Alas! the devil's in the details, such that it's hard to say whether the inspiration for the prayer was divine, or diabolical.
It's beyond question that Obama has energized a large constituency with signs and wonders of change in certain domains-- first of all, in the radical overhaul of campaigning and fundraising; in this area, there is real bottom-up participation and (I gather) an enthusiastic conviction that Obama is indeed an innovative agent of Change.
And there are certainly changes in campaign tactics; I've heard Obama fans exulting at how Obama fouls off one wingnut bean ball after the other, instead of standing there and getting plunked like previous Dem candidates. He'll wear out the pitchers, then swing for the fences! And, for a change, this one isn't to good to show flying spikes, or run full-tilt into the catcher. Go, Obama!
So the candidate and the campaign are certainly generating Changes that are felt like the Sun in "Here Comes the Sun", emanating from inside the campaign organization.
But how does this reconcile with the Unchanging mendacity, duplicity, hypocrisy, and prevarication that even a Reform Candidate by another name reserves the right to employ as needed-- when crowded by circumstances, as Twain often put it?
I muse thus because I just reviewed a laughably asinine response to a comment about Obama's strange new mock-Presidential Seal at HuffPo. I was struck by a comment in that thread from a businesslike Democratic pragmatist, who unsentimentally argued that the realpolitik is that Obama is wisely exploiting the frustrated civil-libertarians in his base in order to put his bona fides as a Staunch Defender of Homeland Security and Unremitting Foe of Terrorists beyond question.
So, whatever we may think or feel about it is "objectively" irrelevant.
The commenter felt that anyone who understood the first thing about politics would pick up the play, and not get their undergarments in such a twist.

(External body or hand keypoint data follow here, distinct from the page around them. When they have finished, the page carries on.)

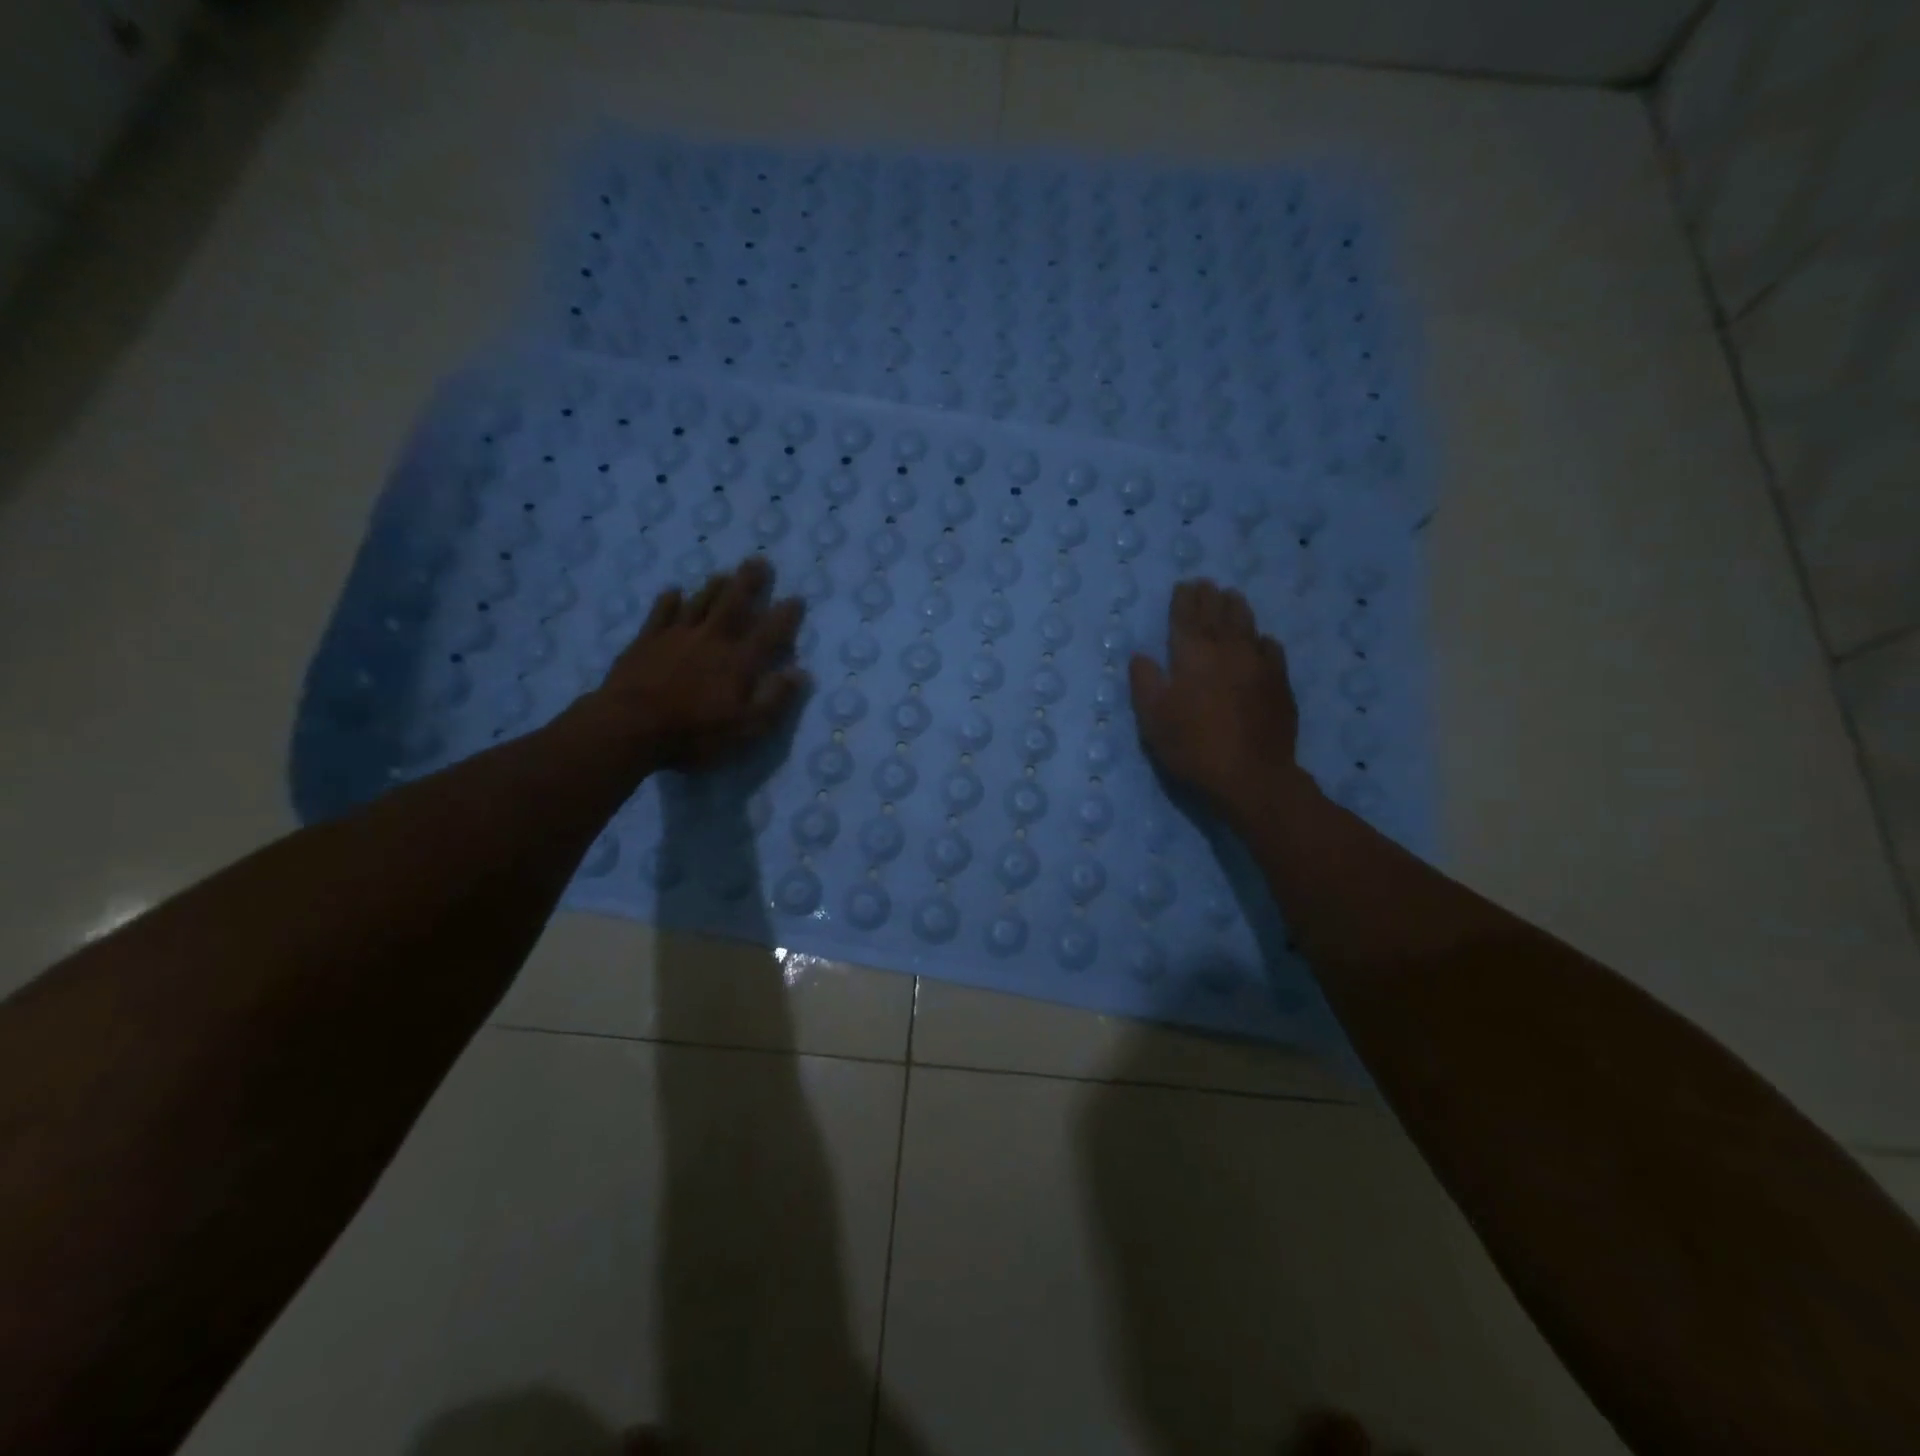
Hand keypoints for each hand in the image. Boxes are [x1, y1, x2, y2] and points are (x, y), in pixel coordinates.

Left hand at [586, 556, 807, 771]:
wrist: (629, 726)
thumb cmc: (694, 733)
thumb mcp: (746, 728)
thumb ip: (775, 699)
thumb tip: (800, 672)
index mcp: (739, 662)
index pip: (769, 633)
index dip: (785, 616)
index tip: (796, 598)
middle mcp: (712, 640)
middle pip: (734, 604)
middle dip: (749, 583)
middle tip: (759, 561)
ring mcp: (676, 637)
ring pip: (700, 603)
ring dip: (714, 587)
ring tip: (724, 573)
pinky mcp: (646, 641)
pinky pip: (661, 613)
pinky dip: (669, 601)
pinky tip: (673, 591)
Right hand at [1128, 578, 1304, 817]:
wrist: (1251, 775)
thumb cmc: (1193, 747)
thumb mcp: (1153, 719)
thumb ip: (1145, 683)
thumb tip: (1141, 656)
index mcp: (1192, 656)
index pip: (1186, 617)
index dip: (1184, 600)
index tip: (1184, 584)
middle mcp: (1226, 650)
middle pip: (1217, 614)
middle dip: (1209, 597)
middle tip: (1206, 584)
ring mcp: (1257, 663)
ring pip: (1246, 624)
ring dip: (1237, 607)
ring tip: (1232, 596)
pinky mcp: (1279, 681)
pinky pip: (1270, 648)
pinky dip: (1261, 639)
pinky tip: (1260, 640)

If you don't understand how the game is played, keep yer yaps shut!
It's like the Cop Show cliché where the cops beat the hell out of the undercover mole when they bust the gang, so it'll look good. It makes for a good collar, and safeguards the mole from reprisal-- a win/win outcome! What's a few bruises or a broken rib?
In this analogy, civil-libertarians are the mole. Obama is the cop who beats us up. All in a day's work; gotta take one for the team sometimes.
You may call this what you like, but it is most certainly not Change I Can Believe In.